_REQUIREMENT:_
Copy out the entries word for word, leaving images aside.
DATA TO EXAMINE Block Start
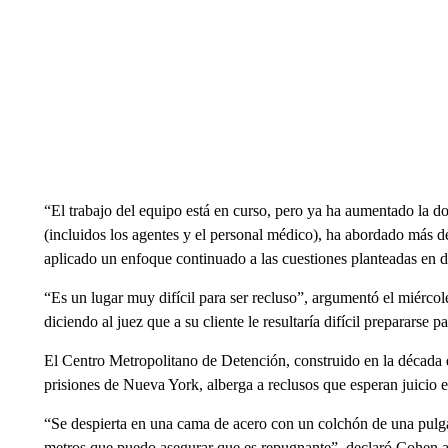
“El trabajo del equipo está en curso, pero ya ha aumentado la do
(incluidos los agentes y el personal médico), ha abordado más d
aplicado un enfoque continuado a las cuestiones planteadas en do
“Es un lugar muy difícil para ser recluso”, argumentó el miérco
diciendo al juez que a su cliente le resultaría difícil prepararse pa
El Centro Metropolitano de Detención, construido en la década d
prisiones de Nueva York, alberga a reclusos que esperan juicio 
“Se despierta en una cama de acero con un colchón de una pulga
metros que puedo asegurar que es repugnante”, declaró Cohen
DATA TO EXAMINE Block End
_REPLY:_
“El trabajo del equipo está en curso, pero ya ha aumentado la do
(incluidos los agentes y el personal médico), ha abordado más d
aplicado un enfoque continuado a las cuestiones planteadas en do
“Es un lugar muy difícil para ser recluso”, argumentó el miérco
diciendo al juez que a su cliente le resultaría difícil prepararse pa
El Centro Metropolitano de Detención, construido en la década d
prisiones de Nueva York, alberga a reclusos que esperan juicio 
“Se despierta en una cama de acero con un colchón de una pulga
metros que puedo asegurar que es repugnante”, declaró Cohen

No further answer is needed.